Optical character recognition (ocr) is a machine process that turns visible alpha-numeric signs into coded data (codes corresponding to the alphanumeric signs and their context), according to a more or less standard pattern of recognition. There is here a fundamental difference between fully automatic text recognition and trainable recognition that supports pattern recognition with dictionaries, linguistic methods, and features of “artificial intelligence.” The text recognition programs increasingly integrate dictionaries and substitution lists that are adjustable according to the degrees of certainty. To prevent the substitution of inaccurate characters that were wrongly recognized as accurate, systems work with fuzzy logic and probabilities. Some systems include an interesting further feature known as “mixed mode.” Signs or groups of signs that are either not recognized, or not recognized with certainty, are retained as images and remain in that uncoded form, in position in the remaining—correctly recognized—text.
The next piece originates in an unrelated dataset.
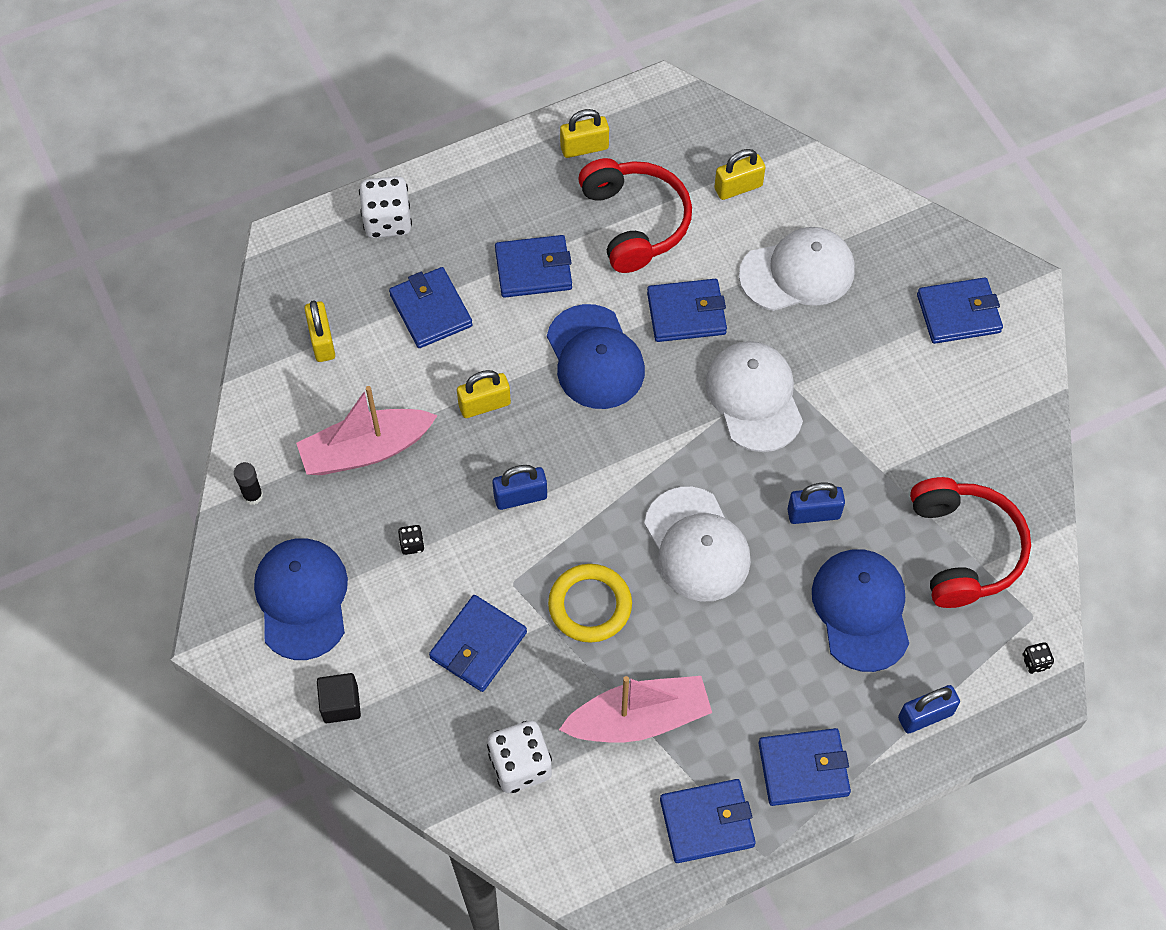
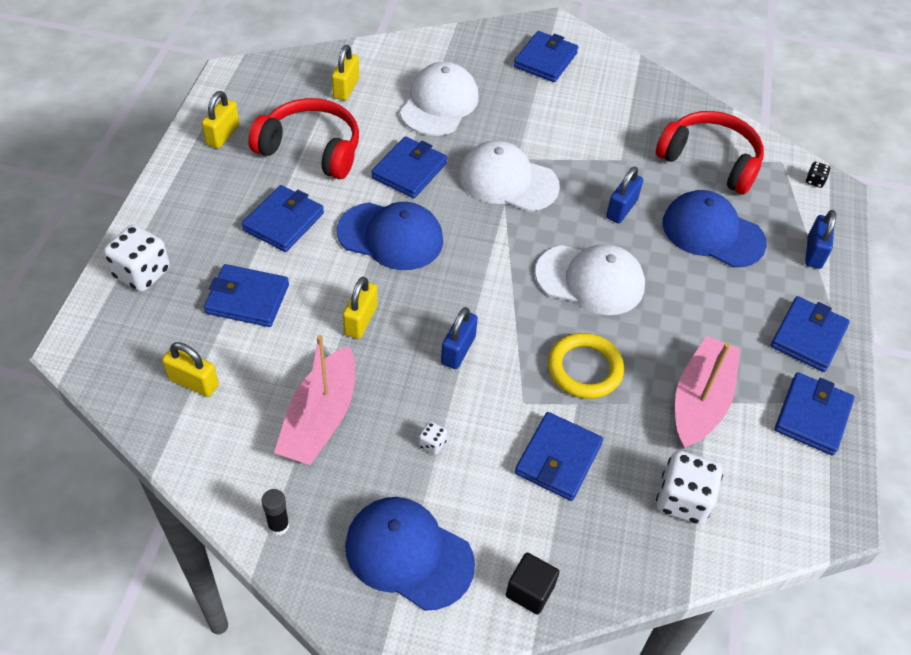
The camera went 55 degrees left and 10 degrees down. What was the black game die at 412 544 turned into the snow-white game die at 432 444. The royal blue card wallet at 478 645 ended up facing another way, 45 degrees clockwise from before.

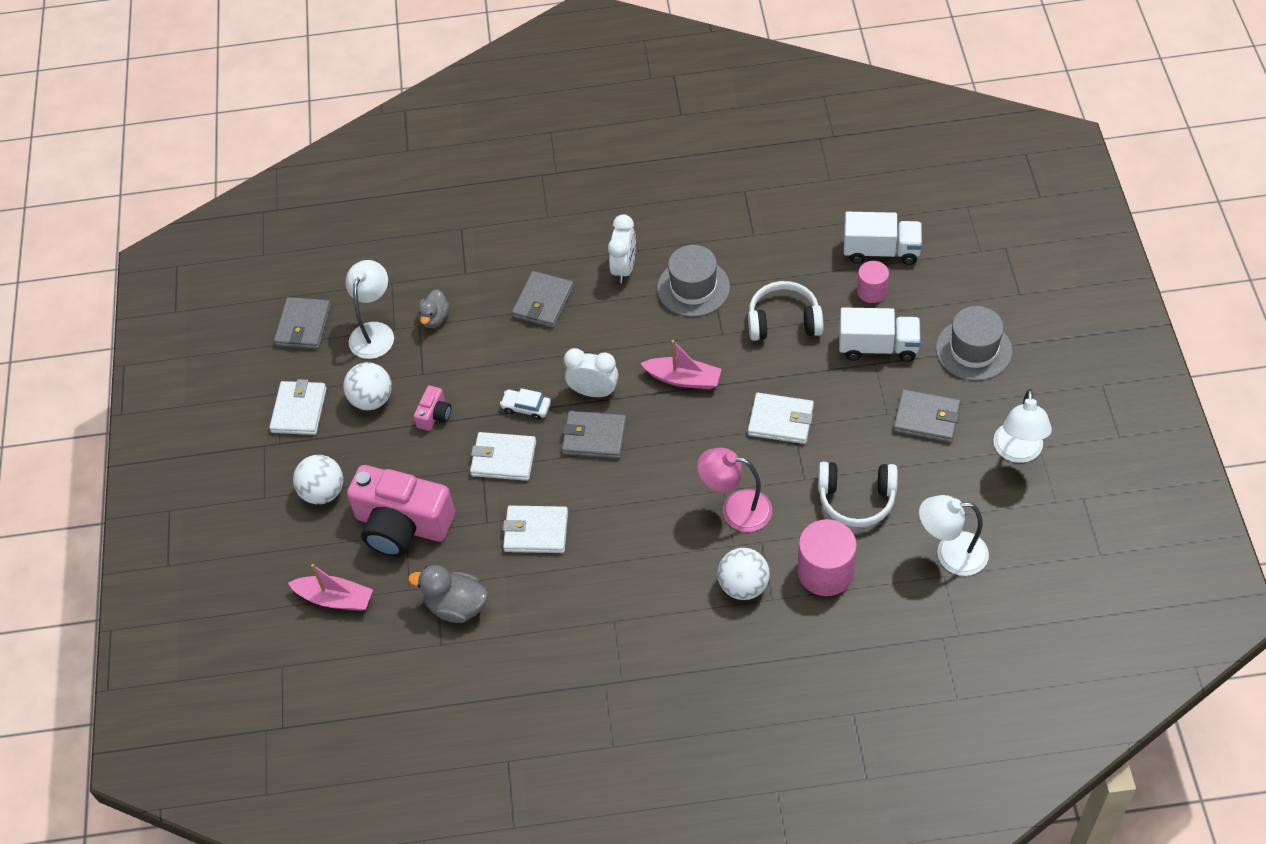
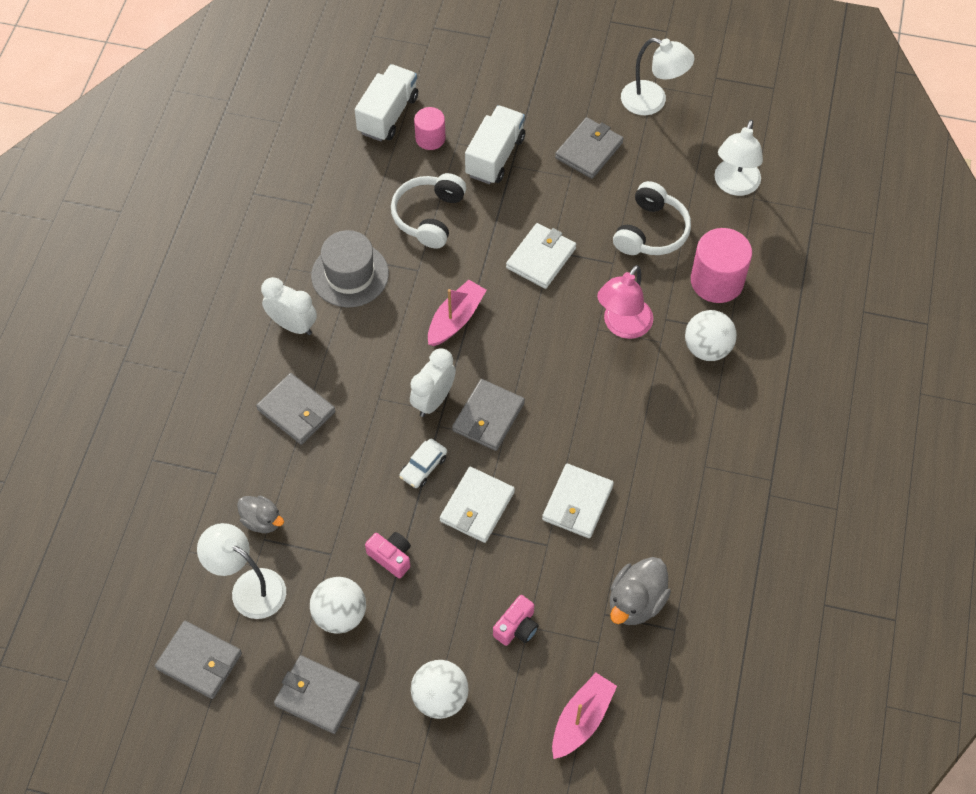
The camera went 75 degrees left and 5 degrees up. What was the snow-white card wallet at 299 410 turned into the grey card wallet at 317 696. The size of the rosy compact camera at 402 525 changed by a factor of 0.43. The second view lost the grey hat at 973 350.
In addition to reliable text recognition, page segmenting is an essential performance feature of text recognition systems—that is, the interpretation of contextual information such as columns, blocks of text, and graphics. Further features are deskew, segmenting of individual units, and recognition of types of handwriting and signatures or of more than one language in the same document.

The economical cut-off point for machine text recognition is at 99.95%. In other words, if there are more than 4 or 5 mistakes per 1,000 units, processing by hand is more economical.

Reliability of text recognition depends essentially on the background, the kind and size of the writing, and the contrast between text and background. Disruption of text recognition occurs when there is dirt on the material and omissions from the image information caused by incomplete or irregularly printed letters. Reliability also depends on the density of the image information. The greater the amount of image information being processed, the higher the recognition rate. Higher resolution in digitizing can therefore improve the recognition rate, as with digitizing in gray scale.

In principle, the quality criteria we have mentioned also apply to microfilm. The correct standard background density and minimal ground shade are important to achieve high resolution and adequate contrast. Digitizing negative film avoids the disruption caused by dirt and scratches. In practice, there has not yet been enough experience with machine text recognition in conjunction with microfilm to allow the formulation of reliable views.